_Aim of the task_
Exactly as written, return every line of the data below apart from the pictures.

########################################

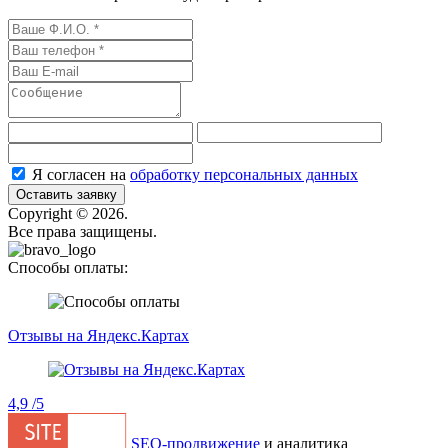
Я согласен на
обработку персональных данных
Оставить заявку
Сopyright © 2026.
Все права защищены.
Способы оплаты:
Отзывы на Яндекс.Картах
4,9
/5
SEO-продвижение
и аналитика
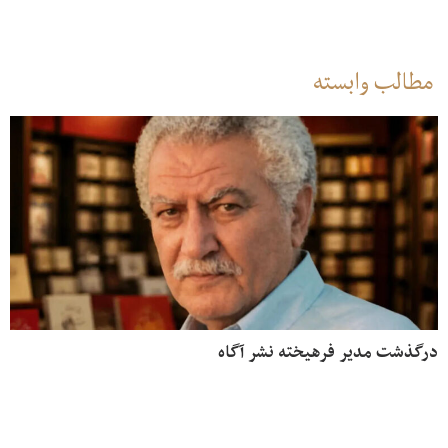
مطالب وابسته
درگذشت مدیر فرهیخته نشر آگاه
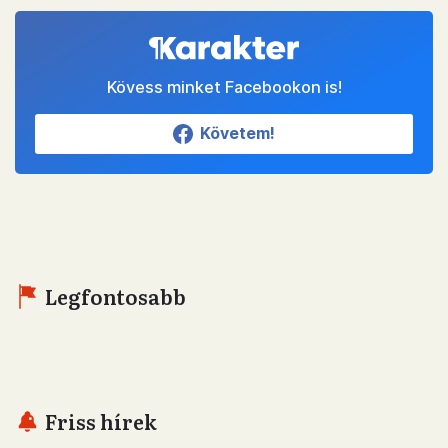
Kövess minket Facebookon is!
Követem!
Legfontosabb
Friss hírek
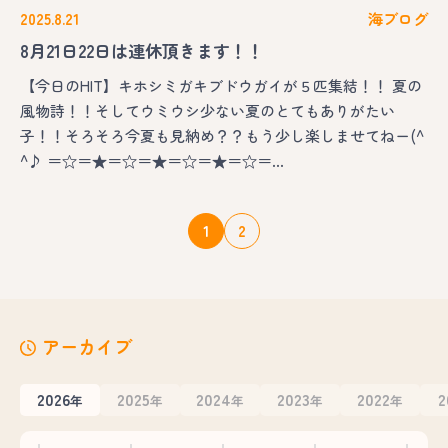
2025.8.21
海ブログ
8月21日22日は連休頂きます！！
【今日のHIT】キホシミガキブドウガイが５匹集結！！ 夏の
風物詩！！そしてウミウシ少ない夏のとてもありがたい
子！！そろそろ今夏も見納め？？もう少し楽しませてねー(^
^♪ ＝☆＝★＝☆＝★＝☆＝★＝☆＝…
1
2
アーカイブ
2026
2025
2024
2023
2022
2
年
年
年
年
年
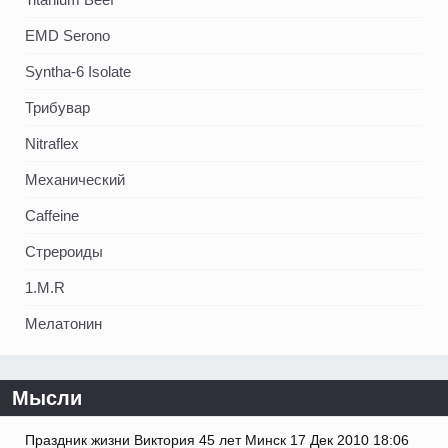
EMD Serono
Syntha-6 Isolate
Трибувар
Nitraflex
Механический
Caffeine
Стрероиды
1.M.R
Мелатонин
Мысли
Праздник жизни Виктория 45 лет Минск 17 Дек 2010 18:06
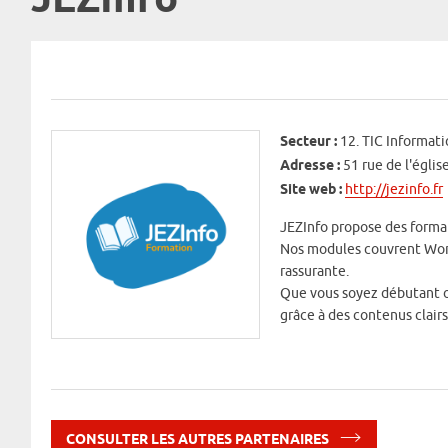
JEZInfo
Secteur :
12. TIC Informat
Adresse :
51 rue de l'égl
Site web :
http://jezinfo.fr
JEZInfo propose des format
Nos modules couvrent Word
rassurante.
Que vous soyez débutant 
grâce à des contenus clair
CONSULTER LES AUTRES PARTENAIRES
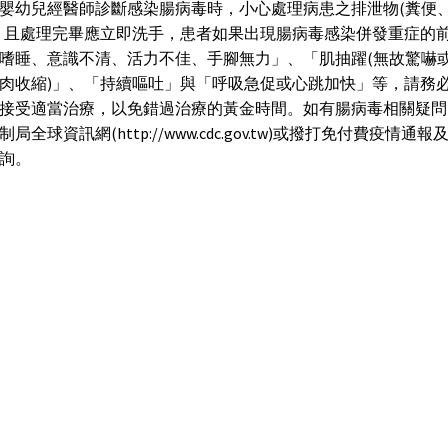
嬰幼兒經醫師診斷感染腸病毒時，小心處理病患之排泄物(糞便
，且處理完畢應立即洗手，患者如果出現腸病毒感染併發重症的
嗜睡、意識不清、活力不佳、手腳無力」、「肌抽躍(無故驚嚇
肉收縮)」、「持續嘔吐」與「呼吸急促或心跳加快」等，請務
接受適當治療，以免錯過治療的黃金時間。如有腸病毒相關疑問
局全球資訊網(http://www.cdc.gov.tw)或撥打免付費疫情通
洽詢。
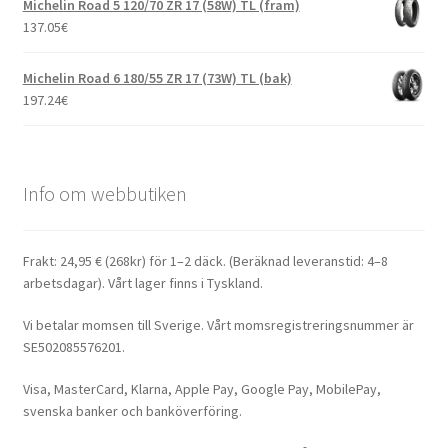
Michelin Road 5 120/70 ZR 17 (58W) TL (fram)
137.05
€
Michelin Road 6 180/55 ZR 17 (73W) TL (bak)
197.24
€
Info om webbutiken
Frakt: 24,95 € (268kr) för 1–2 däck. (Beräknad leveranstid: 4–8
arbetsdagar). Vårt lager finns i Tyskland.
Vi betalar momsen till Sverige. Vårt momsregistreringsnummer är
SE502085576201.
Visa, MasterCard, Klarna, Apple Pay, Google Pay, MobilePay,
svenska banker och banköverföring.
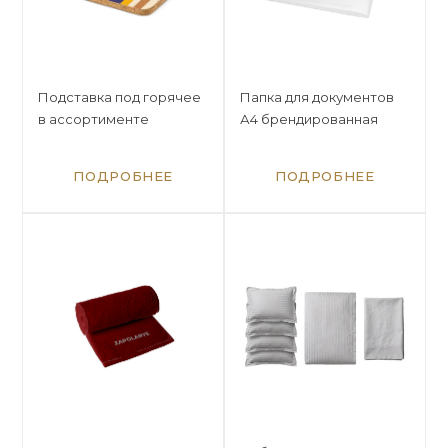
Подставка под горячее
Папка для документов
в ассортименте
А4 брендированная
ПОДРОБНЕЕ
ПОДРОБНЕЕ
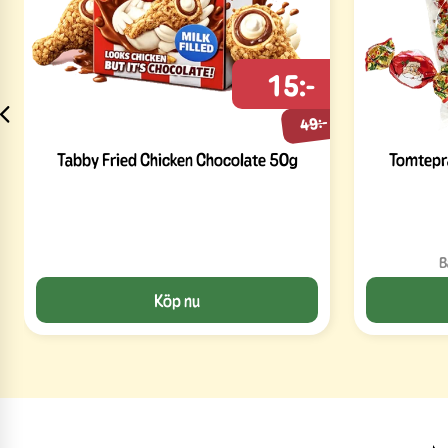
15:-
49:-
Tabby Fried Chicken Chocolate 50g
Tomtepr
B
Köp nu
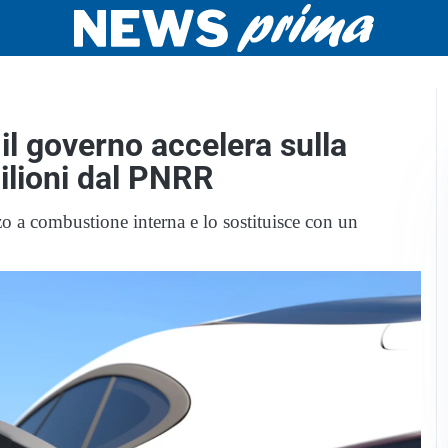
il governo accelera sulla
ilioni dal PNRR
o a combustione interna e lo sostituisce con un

########################################

_Solution to this task_
Я согласен на
обработку персональных данных
Оставить заявку
Сopyright © 2026.
Все права защищены.
Способы оплаты:
Отзывы на Яндекс.Картах
4,9
/5
SEO-продвижение
и аналитика
مطالب وابسته
درگذشت مدیر فرهیخته نشر آگاه
Kövess minket Facebookon is!
Követem!
Legfontosabb
Friss hírek
2025.8.21
海ブログ
8月21日22日は連休頂きます！！
【今日のHIT】キホシミガキブドウガイが５匹集結！！ 夏の
風物詩！！そしてウミウシ少ない夏のとてもありがたい
子！！そろそろ今夏も見納め？？もう少し楽しませてねー(^
^♪ ＝☆＝★＝☆＝★＝☆＝★＝☆＝…
1
2
アーカイブ
2026
2025
2024
2023
2022
2
年
年
年
年
年
EMD Serono
Syntha-6 Isolate
Трибувар
Nitraflex
Механический
Caffeine
Стрероиды
1.M.R
Мелатонин
Мысли
Праздник жизни Виктория 45 лет Минск 17 Дек 2010 18:06
JEZInfo
Secteur :
12. TIC Informat
Adresse :
51 rue de l'égl
Site web :
http://jezinfo.fr
JEZInfo propose des format
Nos modules couvrent Word
rassurante.
Que vous soyez débutant 
grâce à des contenus clair
CONSULTER LES AUTRES PARTENAIRES
嬰幼兒經醫師診斷感染腸病毒時，小心處理病患之排泄物(糞便
，且處理完畢應立即洗手，患者如果出現腸病毒感染併發重症的
嗜睡、意識不清、活力不佳、手腳無力」、「肌抽躍(無故驚嚇
肉收縮)」、「持續嘔吐」與「呼吸急促或心跳加快」等，請務
接受適當治療，以免錯過治療的黃金時間。如有腸病毒相關疑問
局全球資訊網(http://www.cdc.gov.tw)或撥打免付費疫情通
洽詢。
Michelin Road 5 120/70 ZR 17 (58W) TL (fram)
137.05
€
Michelin Road 6 180/55 ZR 17 (73W) TL (bak)
197.24
€
Info om webbutiken
Frakt: 24,95 € (268kr) för 1–2 däck. (Beräknad leveranstid: 4–8
arbetsdagar). Vårt lager finns i Tyskland.
Vi betalar momsen till Sverige. Vårt momsregistreringsnummer är
SE502085576201.
Visa, MasterCard, Klarna, Apple Pay, Google Pay, MobilePay,
svenska banker och banköverföring.
Подставка под горячее
Папка для документов
в ассортименте
А4 брендированная
ПОДРОБНЕЕ
ПОДРОБНЕЕ
15:-
49:-
Tabby Fried Chicken Chocolate 50g
Tomtepr
B
Köp nu
il governo accelera sulla
ilioni dal PNRR
o a combustione interna e lo sostituisce con un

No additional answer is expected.